Nashville's Marcel Goc cut it to 2-1 at 7:16 of the second when he beat Elliott with a tip-in from a few feet front of the crease.
Nashville's Martin Erat took a shot on a breakaway and then lost control and crumpled to the ice with 8:06 left in the second period. He skated off of the ice, but did not return due to an upper body injury.
``I really don't know what to say,' Trotz said. ``We have a couple of days off and he will be evaluated.'
Ottawa has struggled to protect leads. Clouston was pleased that the third period shutdown of the Predators was a team effort.
``We didn't sit back in the third period,' Clouston said. ``We managed the puck well. We didn't give Nashville a whole lot. We kept most things on the perimeter. We clogged up the neutral zone. I think we frustrated them.'
The Predators have scored one goal in each of their last three games.

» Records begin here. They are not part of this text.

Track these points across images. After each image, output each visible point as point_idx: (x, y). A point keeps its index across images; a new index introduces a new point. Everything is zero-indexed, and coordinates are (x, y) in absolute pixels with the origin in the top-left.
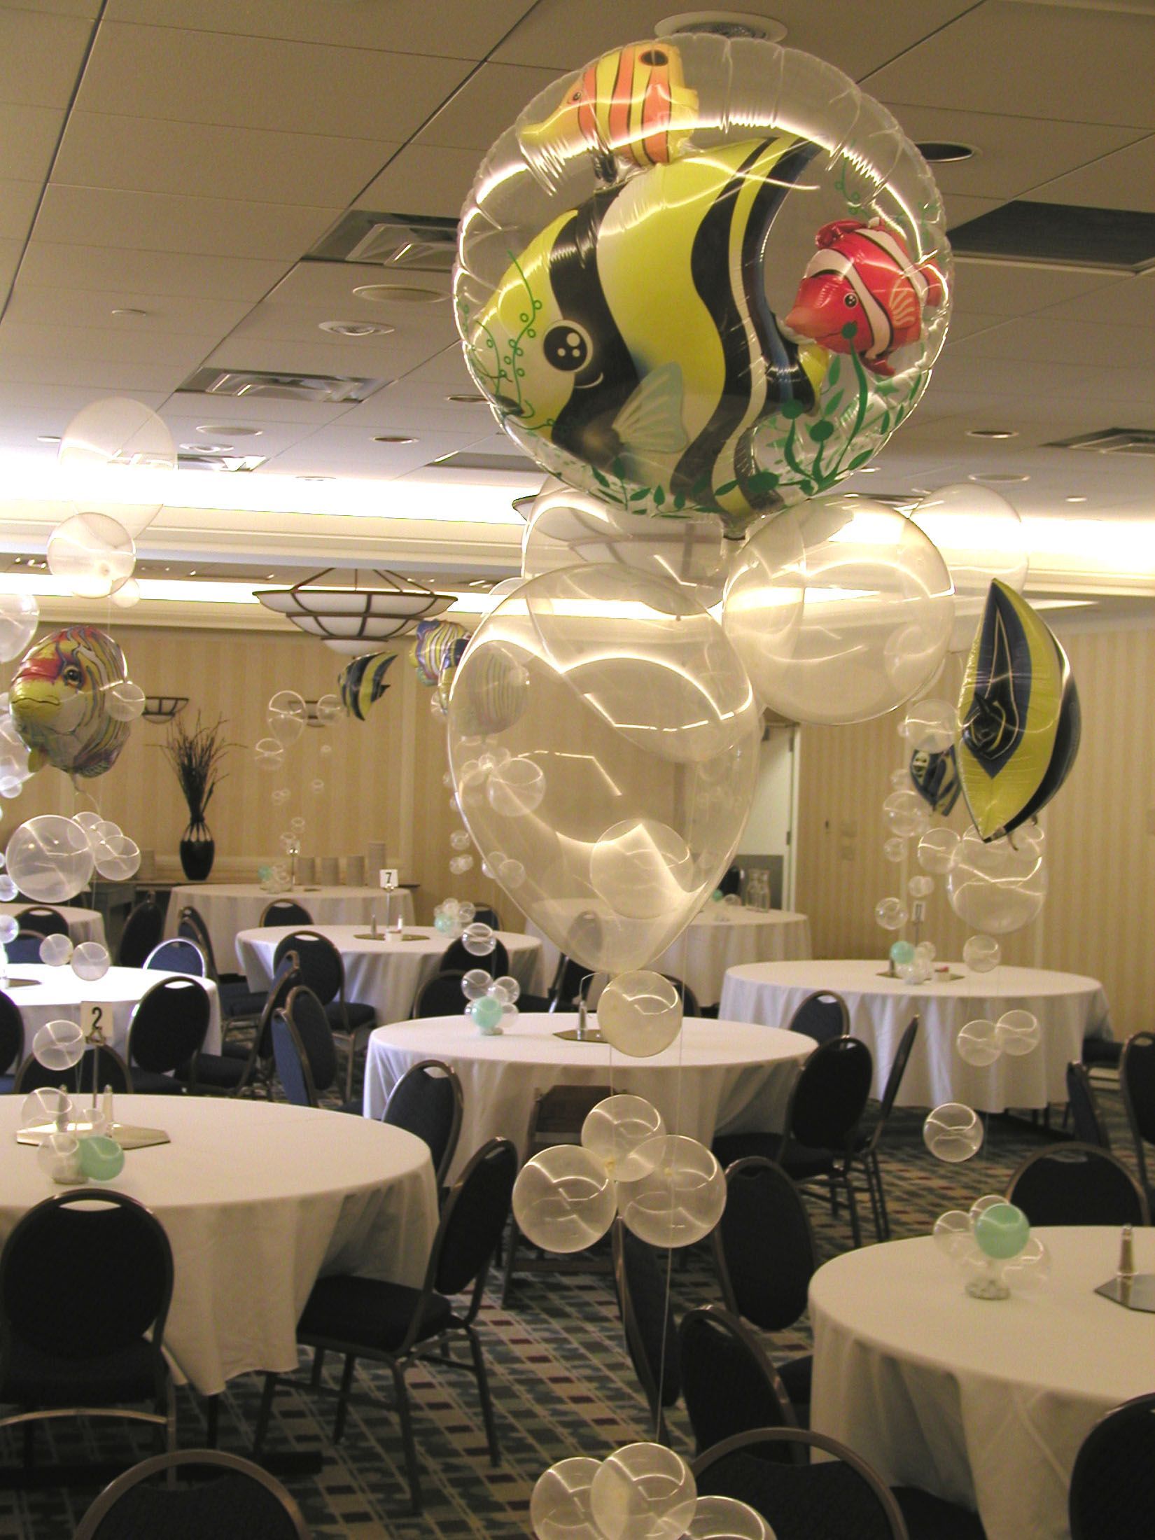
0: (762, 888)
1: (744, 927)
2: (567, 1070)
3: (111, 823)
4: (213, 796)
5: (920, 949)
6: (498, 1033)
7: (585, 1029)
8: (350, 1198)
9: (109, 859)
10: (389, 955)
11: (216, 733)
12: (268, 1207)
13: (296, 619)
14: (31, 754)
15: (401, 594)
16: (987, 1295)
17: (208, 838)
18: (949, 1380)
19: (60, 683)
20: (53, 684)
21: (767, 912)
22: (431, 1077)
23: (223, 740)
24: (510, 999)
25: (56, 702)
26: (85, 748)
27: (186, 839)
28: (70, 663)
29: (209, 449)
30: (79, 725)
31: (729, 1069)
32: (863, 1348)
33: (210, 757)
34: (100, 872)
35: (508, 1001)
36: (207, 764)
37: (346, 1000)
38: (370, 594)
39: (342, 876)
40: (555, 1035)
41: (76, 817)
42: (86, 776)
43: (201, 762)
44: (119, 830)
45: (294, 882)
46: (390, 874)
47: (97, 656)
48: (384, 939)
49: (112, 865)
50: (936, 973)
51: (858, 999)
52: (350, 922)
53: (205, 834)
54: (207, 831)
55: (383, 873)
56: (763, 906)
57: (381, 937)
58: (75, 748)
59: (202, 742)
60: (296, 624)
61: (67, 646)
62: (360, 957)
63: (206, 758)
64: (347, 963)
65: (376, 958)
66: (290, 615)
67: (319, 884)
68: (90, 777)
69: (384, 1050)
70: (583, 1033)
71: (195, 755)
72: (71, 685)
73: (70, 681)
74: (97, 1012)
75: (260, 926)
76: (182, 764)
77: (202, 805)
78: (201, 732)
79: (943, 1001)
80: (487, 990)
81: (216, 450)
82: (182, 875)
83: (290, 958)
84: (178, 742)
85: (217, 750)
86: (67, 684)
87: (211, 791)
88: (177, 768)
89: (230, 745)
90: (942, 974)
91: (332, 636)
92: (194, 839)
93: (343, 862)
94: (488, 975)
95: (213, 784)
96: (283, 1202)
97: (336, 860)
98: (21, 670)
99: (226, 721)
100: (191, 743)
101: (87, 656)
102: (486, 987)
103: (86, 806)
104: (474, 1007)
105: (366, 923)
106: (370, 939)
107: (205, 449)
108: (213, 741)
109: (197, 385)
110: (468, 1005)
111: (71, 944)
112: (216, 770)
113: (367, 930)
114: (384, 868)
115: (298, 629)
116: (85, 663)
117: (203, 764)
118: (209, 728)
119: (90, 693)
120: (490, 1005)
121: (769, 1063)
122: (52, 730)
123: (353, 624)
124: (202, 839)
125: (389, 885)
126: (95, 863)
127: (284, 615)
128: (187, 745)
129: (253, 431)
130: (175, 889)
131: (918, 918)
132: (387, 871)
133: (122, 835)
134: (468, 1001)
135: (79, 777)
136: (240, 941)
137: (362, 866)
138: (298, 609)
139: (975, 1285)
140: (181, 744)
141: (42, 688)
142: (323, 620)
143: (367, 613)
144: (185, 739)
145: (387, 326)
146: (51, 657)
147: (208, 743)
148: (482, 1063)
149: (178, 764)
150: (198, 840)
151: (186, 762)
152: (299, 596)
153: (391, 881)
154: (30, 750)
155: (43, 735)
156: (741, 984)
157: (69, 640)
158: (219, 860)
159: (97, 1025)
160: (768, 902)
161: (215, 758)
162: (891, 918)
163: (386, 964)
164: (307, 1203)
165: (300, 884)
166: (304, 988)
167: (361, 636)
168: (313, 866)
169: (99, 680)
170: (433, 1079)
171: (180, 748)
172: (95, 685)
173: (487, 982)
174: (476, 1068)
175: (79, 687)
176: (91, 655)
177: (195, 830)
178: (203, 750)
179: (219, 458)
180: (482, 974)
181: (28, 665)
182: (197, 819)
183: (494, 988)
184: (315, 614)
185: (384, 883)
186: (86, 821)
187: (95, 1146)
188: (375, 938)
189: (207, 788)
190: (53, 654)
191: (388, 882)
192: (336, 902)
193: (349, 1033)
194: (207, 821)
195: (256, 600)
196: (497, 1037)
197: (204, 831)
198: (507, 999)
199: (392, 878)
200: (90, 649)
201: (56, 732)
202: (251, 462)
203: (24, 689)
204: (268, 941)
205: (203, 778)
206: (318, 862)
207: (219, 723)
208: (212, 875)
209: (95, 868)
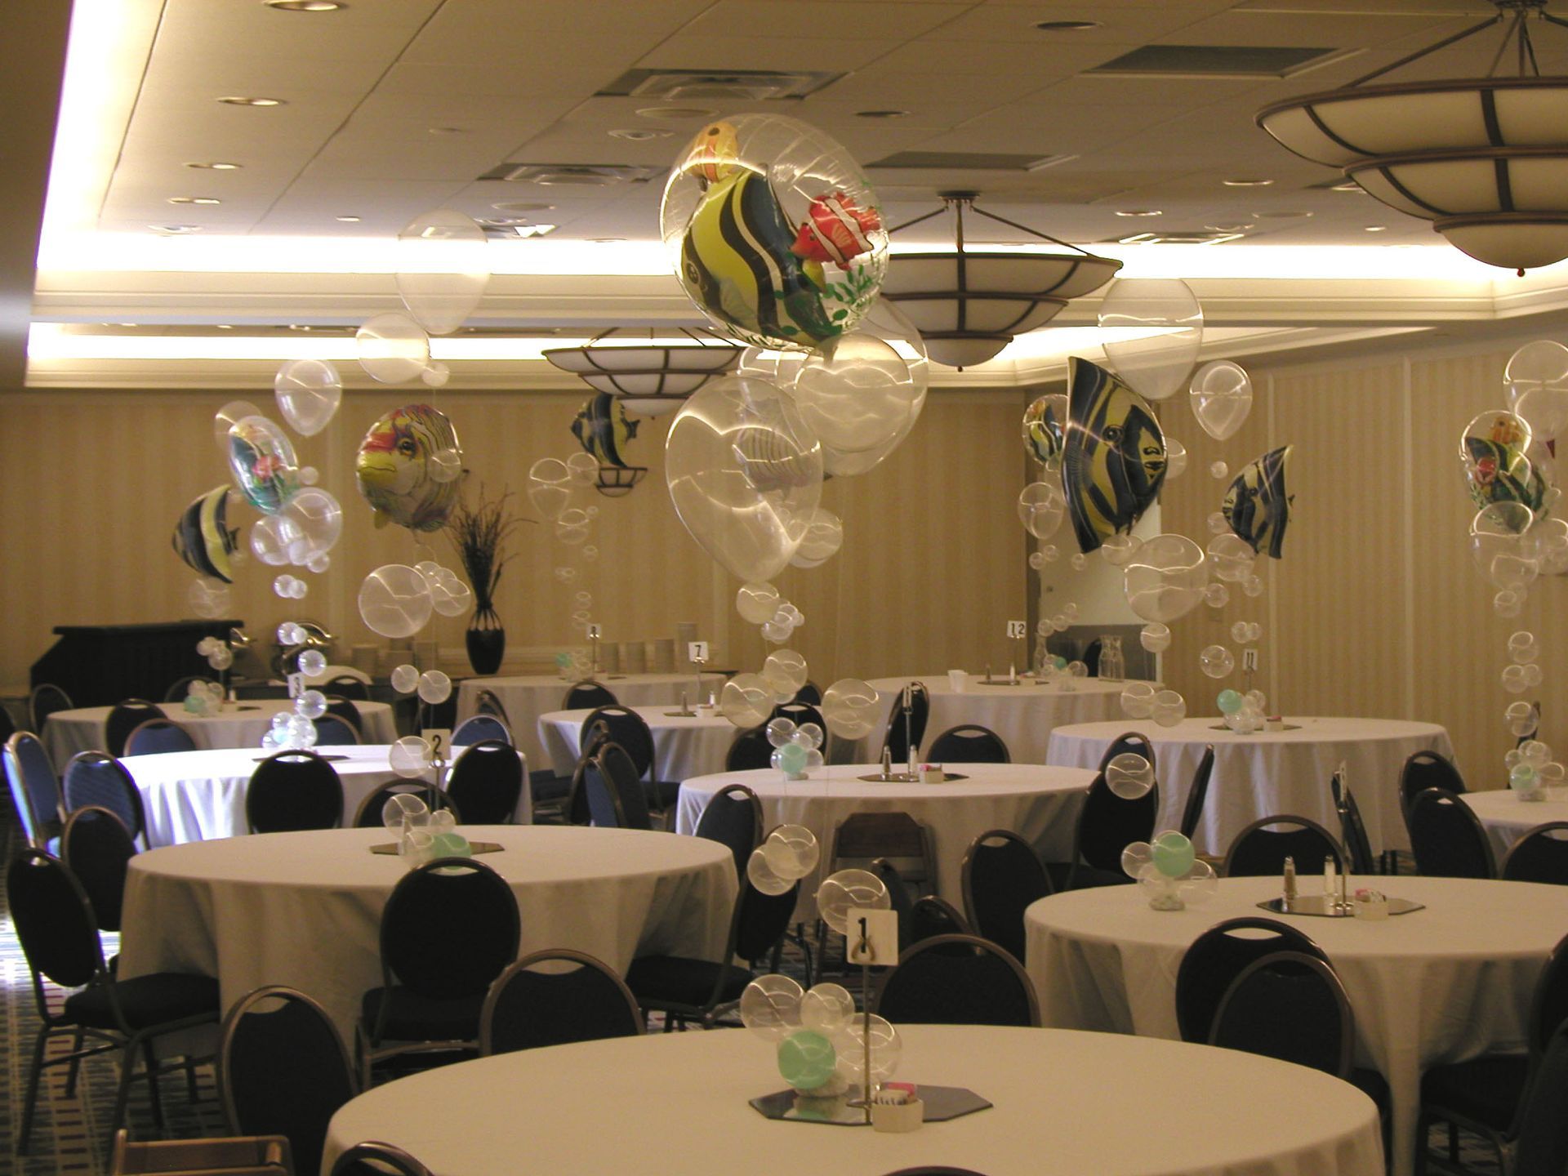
0: (1115, 655)
1: (1092, 696)
2: (866, 802)
3: (448, 570)
4: (501, 577)
5: (1249, 697)
6: (805, 778)
7: (891, 774)
8: (662, 880)
9: (445, 599)
10: (701, 729)
11: (502, 507)
12: (594, 884)
13: (590, 379)
14: (377, 513)
15: (705, 347)
16: (1164, 907)
17: (498, 626)
18: (1113, 950)
19: (396, 453)
20: (390, 454)
21: (1121, 682)
22: (732, 800)
23: (510, 515)
24: (814, 744)
25: (393, 469)
26: (421, 506)
27: (473, 629)
28: (405, 435)
29: (502, 221)
30: (414, 487)
31: (1022, 798)
32: (1056, 937)
33: (497, 535)
34: (437, 610)
35: (811, 748)
36: (493, 543)
37: (657, 780)
38: (667, 349)
39: (649, 664)
40: (859, 778)
41: (417, 567)
42: (425, 531)
43: (486, 540)
44: (453, 574)
45: (596, 669)
46: (699, 646)
47: (428, 429)
48: (695, 716)
49: (447, 604)
50: (1268, 723)
51: (1182, 748)
52: (659, 703)
53: (494, 622)
54: (494, 617)
55: (692, 646)
56: (1118, 676)
57: (692, 715)
58: (413, 507)
59: (485, 520)
60: (588, 383)
61: (401, 422)
62: (670, 733)
63: (491, 536)
64: (657, 739)
65: (687, 733)
66: (583, 374)
67: (625, 673)
68: (430, 531)
69: (693, 794)
70: (887, 776)
71: (480, 533)
72: (406, 454)
73: (405, 451)
74: (437, 740)
75: (563, 709)
76: (466, 544)
77: (489, 590)
78: (485, 507)
79: (1268, 747)
80: (792, 737)
81: (510, 222)
82: (470, 669)
83: (598, 727)
84: (460, 519)
85: (502, 529)
86: (402, 454)
87: (498, 574)
88: (461, 548)
89: (517, 520)
90: (1275, 723)
91: (628, 395)
92: (481, 628)
93: (650, 649)
94: (793, 723)
95: (501, 565)
96: (606, 881)
97: (642, 647)
98: (364, 444)
99: (513, 493)
100: (474, 521)
101: (419, 430)
102: (790, 734)
103: (425, 556)
104: (778, 756)
105: (677, 703)
106: (682, 716)
107: (499, 222)
108: (499, 515)
109: (497, 175)
110: (774, 753)
111: (417, 673)
112: (503, 549)
113: (678, 709)
114: (695, 640)
115: (590, 387)
116: (417, 435)
117: (488, 543)
118: (493, 503)
119: (422, 461)
120: (794, 751)
121: (1063, 792)
122: (391, 493)
123: (650, 382)
124: (491, 627)
125: (700, 658)
126: (433, 602)
127: (576, 374)
128: (470, 523)
129: (546, 207)
130: (464, 682)
131: (1250, 667)
132: (698, 643)
133: (456, 579)
134: (773, 749)
135: (419, 532)
136: (543, 723)
137: (671, 651)
138: (590, 367)
139: (1155, 900)
140: (464, 521)
141: (382, 458)
142: (619, 379)
143: (665, 370)
144: (468, 516)
145: (667, 131)
146: (388, 432)
147: (494, 519)
148: (786, 799)
149: (461, 545)
150: (486, 629)
151: (469, 541)
152: (592, 354)
153: (701, 654)
154: (374, 509)
155: (385, 498)
156: (1065, 740)
157: (404, 416)
158: (510, 651)
159: (438, 751)
160: (1122, 672)
161: (502, 535)
162: (1217, 666)
163: (699, 739)
164: (627, 882)
165: (603, 671)
166: (615, 745)
167: (659, 394)
168: (616, 653)
169: (429, 450)
170: (735, 801)
171: (463, 526)
172: (427, 455)
173: (792, 728)
174: (780, 806)
175: (412, 457)
176: (422, 428)
177: (482, 617)
178: (487, 527)
179: (512, 228)
180: (787, 722)
181: (370, 439)
182: (484, 604)
183: (798, 734)
184: (609, 373)
185: (694, 658)
186: (427, 568)
187: (445, 840)
188: (686, 715)
189: (494, 569)
190: (390, 429)
191: (698, 656)
192: (645, 688)
193: (662, 812)
194: (495, 608)
195: (545, 358)
196: (804, 781)
197: (492, 617)
198: (811, 745)
199: (702, 649)
200: (421, 424)
201: (394, 494)
202: (543, 229)
203: (368, 460)
204: (573, 723)
205: (489, 559)
206: (623, 649)
207: (506, 496)
208: (502, 668)
209: (433, 609)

``Against Chicago Wednesday night everything on offense was one-and-done,' Trotz said. ``We had a little more zone time against Ottawa. We had a lot more energy and commitment and a little more detail but we still lost.'
NOTES: This was the second game of a back-to-back for the Predators who have played seven sets of back-to-backs this season. ... This is the only meeting between the two teams this season. ... Ottawa goalie Pascal Leclaire did not make the trip to Nashville due to a lower body injury, but could play Sunday. ... In the final 3 minutes of the third period, Nashville's Steve Sullivan left the ice and did not return. His injury was not specified.